### [Text excerpt]
----------------------------------------

Consider $$\theta_k = \inf\{t\geq \theta_{k-1}, |W_t- W_{\theta_{k-1}}| = \pi\}, \theta_0 = 0$$ Then the integral can be written as the sum of $\int_{\theta_{k}}^{\theta_{k+1}}\sin^2(W_s)ds$, we have

\begin{align} \frac{1}{t}\int_0^t \sin^2(W_s)ds = \dfrac{\sum_{k=1}^{+\infty}1_{\theta_k < t}}{t} \dfrac{\sum_{k=0}^{+\infty}\int_{\theta_{k}}^{\theta_{k+1}}\sin^2(W_s)ds1_{\theta_{k+1} < t} + \int_{\theta_{k+1}}^t \sin^2(W_s)ds1_{\theta_{k+1} < t \leq \theta_{k+2}} }{\sum_{k=1}^{+\infty}1_{\theta_k < t}} \end{align}

Remark that $$\dfrac{\sum_{k=0}^{+\infty}\int_{\theta_{k}}^{\theta_{k+1}}\sin^2(W_s)ds1_{\theta_{k+1} < t} + \int_{\theta_{k+1}}^t \sin^2(W_s)ds1_{\theta_{k+1} < t \leq \theta_{k+2}} }{\sum_{k=1}^{+\infty}1_{\theta_k < t}}\to E\int_0^{\theta_1}\sin^2(W_s)ds$$ alomst surely by the strong law of large number because $\int_{\theta_{k}}^{\theta_{k+1}}\sin^2(W_s)ds$'s are i.i.d.

And that $$\dfrac{\sum_{k=1}^{+\infty}1_{\theta_k < t}}{t} \to \dfrac{1}{E(\theta_1)}$$ alomost sutrly(Imagine a Poisson process which jumps once a new $\theta_k$ is reached)

----------------------------------------

(Entries taken from a collection)
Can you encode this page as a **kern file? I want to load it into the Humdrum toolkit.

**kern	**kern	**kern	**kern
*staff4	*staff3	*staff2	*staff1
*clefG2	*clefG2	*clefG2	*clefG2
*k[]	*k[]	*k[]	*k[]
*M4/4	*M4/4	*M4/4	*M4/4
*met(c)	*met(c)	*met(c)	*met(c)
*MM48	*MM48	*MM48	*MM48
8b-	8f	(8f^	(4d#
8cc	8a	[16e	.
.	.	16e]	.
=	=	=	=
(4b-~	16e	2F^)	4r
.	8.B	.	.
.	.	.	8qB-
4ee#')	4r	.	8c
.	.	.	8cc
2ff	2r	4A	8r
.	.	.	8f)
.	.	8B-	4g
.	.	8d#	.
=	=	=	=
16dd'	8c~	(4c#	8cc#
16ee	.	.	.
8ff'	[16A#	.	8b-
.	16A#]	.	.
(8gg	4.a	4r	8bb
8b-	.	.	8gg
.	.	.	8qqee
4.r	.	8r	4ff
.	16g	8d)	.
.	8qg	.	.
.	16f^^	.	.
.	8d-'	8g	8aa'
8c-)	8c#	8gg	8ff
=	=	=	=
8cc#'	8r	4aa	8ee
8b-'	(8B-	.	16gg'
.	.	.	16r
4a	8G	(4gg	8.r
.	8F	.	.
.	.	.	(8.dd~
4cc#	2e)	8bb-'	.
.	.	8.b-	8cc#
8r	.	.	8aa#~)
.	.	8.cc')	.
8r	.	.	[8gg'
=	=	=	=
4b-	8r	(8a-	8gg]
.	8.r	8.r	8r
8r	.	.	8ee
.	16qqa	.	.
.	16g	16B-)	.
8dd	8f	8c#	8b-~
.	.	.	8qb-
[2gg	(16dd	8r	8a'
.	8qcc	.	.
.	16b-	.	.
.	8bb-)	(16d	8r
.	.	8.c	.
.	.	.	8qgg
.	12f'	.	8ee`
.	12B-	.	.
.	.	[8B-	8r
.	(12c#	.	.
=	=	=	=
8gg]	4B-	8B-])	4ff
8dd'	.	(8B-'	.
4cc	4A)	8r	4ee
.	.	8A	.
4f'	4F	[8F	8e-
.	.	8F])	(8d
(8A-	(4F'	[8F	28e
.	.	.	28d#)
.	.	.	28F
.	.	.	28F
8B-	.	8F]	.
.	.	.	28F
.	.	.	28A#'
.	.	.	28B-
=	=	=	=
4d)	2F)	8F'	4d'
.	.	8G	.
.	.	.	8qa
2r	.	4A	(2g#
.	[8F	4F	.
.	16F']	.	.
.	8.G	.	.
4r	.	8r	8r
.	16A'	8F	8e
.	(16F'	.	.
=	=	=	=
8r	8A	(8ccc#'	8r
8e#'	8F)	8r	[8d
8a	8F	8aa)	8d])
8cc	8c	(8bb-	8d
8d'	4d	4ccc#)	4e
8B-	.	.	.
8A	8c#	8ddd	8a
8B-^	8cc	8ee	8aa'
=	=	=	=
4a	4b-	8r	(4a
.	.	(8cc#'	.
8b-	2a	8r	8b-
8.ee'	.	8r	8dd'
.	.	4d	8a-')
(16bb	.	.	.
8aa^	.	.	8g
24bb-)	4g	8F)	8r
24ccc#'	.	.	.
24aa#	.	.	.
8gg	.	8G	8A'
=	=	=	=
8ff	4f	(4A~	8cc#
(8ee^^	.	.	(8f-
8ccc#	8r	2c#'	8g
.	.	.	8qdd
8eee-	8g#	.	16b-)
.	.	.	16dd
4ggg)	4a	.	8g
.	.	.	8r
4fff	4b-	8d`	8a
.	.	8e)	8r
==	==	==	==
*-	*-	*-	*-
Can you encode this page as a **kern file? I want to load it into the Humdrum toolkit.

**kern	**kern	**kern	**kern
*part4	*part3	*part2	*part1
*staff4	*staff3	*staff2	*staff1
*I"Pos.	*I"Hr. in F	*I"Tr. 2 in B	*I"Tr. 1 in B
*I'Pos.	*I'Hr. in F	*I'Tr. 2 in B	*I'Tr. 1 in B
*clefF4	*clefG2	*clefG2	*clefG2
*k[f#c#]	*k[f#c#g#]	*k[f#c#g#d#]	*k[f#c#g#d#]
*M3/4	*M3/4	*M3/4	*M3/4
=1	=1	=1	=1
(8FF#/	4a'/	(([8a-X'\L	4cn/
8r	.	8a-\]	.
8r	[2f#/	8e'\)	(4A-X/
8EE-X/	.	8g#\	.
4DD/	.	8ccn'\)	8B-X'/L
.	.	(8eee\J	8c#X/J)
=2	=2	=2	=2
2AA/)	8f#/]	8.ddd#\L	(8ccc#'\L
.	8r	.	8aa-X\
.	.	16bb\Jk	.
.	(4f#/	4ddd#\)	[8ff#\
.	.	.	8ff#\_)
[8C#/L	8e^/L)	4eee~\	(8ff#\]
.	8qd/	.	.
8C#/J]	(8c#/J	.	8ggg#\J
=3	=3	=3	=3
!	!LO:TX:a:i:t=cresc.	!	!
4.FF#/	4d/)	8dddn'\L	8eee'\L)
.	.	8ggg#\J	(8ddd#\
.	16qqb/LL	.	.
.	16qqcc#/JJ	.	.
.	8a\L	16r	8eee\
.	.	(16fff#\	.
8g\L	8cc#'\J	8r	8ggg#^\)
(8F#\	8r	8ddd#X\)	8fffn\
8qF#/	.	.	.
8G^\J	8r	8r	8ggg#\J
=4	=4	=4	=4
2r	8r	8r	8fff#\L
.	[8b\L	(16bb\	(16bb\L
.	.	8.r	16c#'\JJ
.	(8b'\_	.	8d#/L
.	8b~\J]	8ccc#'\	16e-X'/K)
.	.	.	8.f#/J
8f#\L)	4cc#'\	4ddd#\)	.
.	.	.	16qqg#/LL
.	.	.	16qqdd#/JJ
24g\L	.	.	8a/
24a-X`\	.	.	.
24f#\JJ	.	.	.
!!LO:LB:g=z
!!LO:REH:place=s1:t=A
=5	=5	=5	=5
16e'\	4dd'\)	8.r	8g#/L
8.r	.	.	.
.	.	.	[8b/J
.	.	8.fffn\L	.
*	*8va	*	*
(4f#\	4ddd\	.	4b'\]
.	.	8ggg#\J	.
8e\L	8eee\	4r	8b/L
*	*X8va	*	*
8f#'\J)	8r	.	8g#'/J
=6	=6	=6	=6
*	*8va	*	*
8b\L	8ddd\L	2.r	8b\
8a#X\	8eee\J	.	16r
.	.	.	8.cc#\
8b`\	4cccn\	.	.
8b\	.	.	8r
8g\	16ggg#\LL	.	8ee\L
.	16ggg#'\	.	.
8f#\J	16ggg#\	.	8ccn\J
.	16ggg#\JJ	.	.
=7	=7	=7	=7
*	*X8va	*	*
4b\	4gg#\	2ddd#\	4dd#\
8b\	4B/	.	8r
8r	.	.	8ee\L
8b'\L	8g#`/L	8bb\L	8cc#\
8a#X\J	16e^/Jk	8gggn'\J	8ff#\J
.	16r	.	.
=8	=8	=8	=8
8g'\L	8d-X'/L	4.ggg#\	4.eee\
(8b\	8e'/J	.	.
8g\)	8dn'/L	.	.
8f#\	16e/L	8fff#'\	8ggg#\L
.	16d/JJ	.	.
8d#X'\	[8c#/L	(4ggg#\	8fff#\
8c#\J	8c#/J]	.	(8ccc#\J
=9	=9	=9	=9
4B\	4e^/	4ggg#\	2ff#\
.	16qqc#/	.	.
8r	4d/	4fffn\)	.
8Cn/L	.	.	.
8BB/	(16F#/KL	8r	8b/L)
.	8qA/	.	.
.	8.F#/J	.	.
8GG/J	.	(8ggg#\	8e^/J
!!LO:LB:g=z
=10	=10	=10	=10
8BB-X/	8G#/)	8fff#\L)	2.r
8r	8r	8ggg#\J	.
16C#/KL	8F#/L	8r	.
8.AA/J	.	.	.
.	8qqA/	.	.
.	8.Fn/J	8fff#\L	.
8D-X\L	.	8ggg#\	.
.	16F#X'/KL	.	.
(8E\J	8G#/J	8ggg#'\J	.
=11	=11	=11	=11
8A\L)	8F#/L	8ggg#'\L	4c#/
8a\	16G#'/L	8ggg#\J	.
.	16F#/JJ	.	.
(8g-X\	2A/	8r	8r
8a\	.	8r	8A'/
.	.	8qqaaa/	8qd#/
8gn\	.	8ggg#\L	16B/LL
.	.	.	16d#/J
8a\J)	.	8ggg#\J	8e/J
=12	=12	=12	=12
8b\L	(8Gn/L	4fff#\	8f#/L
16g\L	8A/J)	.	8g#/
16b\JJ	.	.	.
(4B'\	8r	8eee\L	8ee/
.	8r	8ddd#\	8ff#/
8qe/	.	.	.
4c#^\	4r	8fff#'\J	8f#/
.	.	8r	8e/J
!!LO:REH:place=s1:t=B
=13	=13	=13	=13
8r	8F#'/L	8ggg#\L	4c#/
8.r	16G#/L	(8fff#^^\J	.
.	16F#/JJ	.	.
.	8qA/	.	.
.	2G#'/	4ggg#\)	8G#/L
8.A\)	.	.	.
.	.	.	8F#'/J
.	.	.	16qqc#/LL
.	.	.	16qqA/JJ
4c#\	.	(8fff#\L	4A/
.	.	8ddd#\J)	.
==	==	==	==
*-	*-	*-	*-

----------------------------------------

### [Prompt]
Proceed with the argument on the long-run time average of $\sin^2(W_s)$, picking up directly after its final sentence.

### [Output below]
So the limit is equal to $\dfrac{E\int_0^{\theta_1}\sin^2(W_s)ds}{E(\theta_1)}$. To compute it, let $$I_1 = \frac{1}{t}\int_0^t \sin^2(W_s)ds$$ $$I_2 = \frac{1}{t}\int_0^t \cos^2(W_s)ds$$ then we have $I_1 + I_2 = 1$.

Intuitively, when $t\to \infty$, the limit of $I_1$ and $I_2$ should be the same, since $\sin^2 x$ is just $\cos^2 x$ delayed by $\frac{\pi}{2}$, so we get $M = \frac{1}{2}$.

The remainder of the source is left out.